RUDOLF BALMER ZU ANTIISRAELISCHEN AUSSCHREITUNGEN IN FRANKREICH Falsche Feindbilder

Die Nahostpolitik der französischen Staatsführung und ihre Haltung gegenüber Palästina steht spätestens seit Sonntagabend zur Debatte. In Paris und Sarcelles, einem Vorort der französischen Hauptstadt, gab es bei antiisraelischen Kundgebungen schwere Ausschreitungen. Demonstranten wollten Synagogen angreifen, in Sarcelles wurden mindestens zwei Geschäfte jüdischer Ladenbesitzer in Brand gesteckt. In beiden Fällen fanden die Kundgebungen trotz behördlichen Verbots statt. In einem Dutzend anderer Städte waren die Demonstrationen bewilligt worden – sie verliefen ohne nennenswerte Zwischenfälle.

Der kausale Zusammenhang scheint auf der Hand zu liegen: Mit der Einschränkung des Demonstrationsrechts haben die Behörden Öl ins Feuer gegossen. Das massive Polizeiaufgebot, das die Kundgebung verhindern sollte, war provokativ. Das ist aber nur ein Teil der Wahrheit.

Für einen großen Teil der Bevölkerung ist die Position der Staatsführung, die sich für das legitime Recht Israels auf Sicherheit ausspricht, sich umgekehrt aber für das trostlose Schicksal der palästinensischen Bevölkerung kaum zu interessieren scheint, schlicht zu einseitig.
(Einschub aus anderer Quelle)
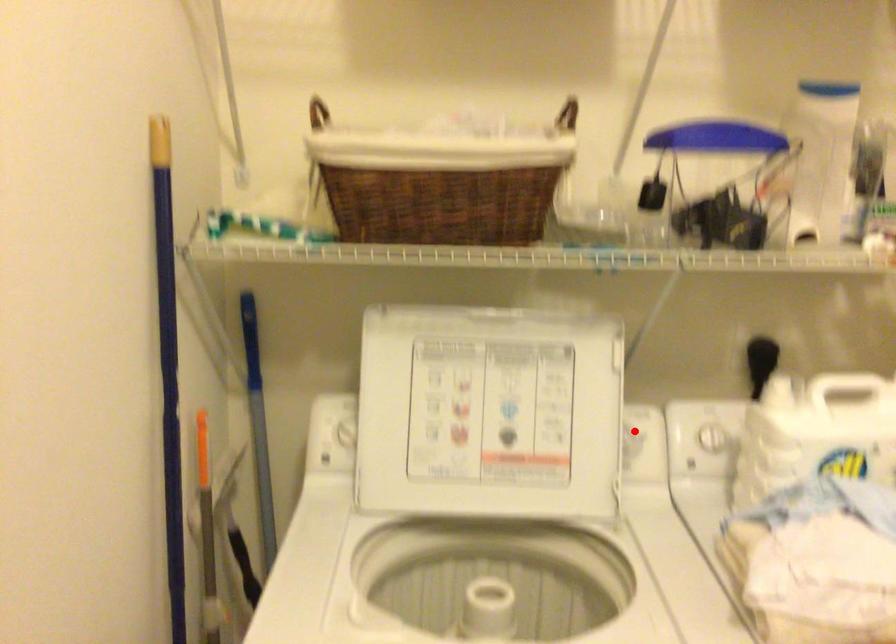
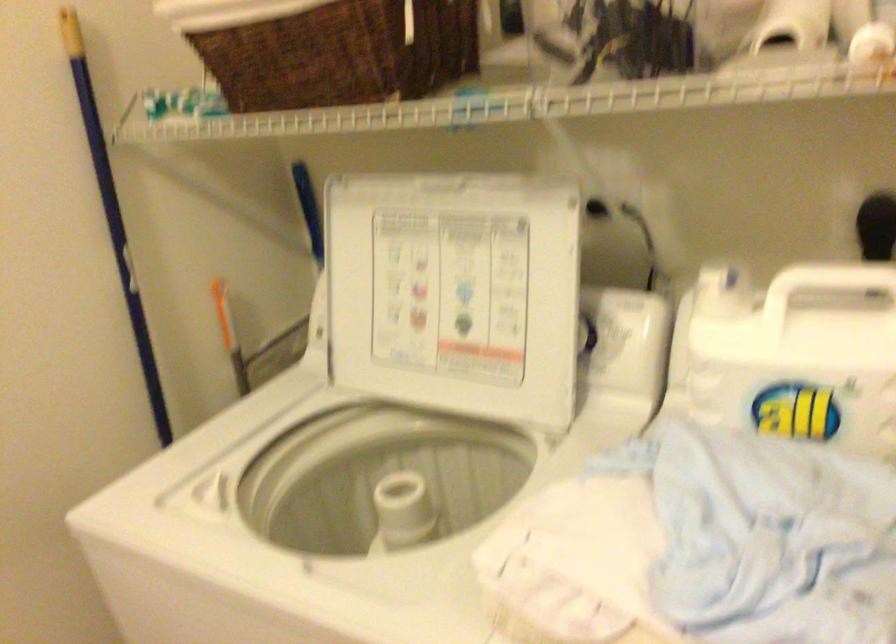
Question: I am providing you with two images of the same scene from different viewpoints. A red point is shown in image1. For the corresponding object point in image2, is it positioned nearer or farther from the camera?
Und das ist ein guter Nährboden für Verbitterung und um sich greifende Ressentiments, für den ohnehin schwelenden Antisemitismus. In seiner gewaltsamen Form bleibt dieser zwar marginal. Trotzdem sollte die französische Regierung die Straße nicht durch paradoxe Restriktionen und übertriebene Einseitigkeit den radikalsten Kräften überlassen. Sie setzt sich sonst dem Verdacht aus, mit der entstandenen Gewalt nur die eigene Repression rechtfertigen zu wollen. Kurzum: Die Solidarität mit Palästina wie mit Israel muss sich demokratisch ausdrücken können. Sonst wächst eine Frustration, die falsche Feindbilder schafft.